- [Problem description] Go through the material and copy each line that includes "vélo".

- [Source material]
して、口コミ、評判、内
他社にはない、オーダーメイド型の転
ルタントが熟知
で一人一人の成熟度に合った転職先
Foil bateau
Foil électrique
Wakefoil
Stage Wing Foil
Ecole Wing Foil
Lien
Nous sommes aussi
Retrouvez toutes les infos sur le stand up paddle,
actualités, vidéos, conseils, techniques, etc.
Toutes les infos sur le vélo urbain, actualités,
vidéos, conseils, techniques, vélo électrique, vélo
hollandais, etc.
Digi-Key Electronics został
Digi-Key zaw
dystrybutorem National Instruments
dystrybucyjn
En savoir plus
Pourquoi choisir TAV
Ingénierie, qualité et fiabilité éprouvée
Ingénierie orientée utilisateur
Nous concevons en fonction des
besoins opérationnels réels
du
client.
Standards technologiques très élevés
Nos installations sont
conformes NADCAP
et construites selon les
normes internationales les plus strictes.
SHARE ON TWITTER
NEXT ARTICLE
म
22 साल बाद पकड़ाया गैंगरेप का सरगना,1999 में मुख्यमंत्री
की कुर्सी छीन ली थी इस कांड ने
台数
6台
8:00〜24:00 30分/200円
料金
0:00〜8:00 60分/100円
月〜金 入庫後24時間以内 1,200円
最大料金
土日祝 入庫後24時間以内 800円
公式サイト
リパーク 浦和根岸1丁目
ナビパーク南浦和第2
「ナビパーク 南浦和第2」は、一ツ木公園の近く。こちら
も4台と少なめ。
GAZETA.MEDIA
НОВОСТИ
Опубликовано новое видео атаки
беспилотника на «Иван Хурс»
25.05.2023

- [Written response]
Toutes les infos sur le vélo urbain, actualités,
vidéos, conseils, techniques, vélo électrique, vélo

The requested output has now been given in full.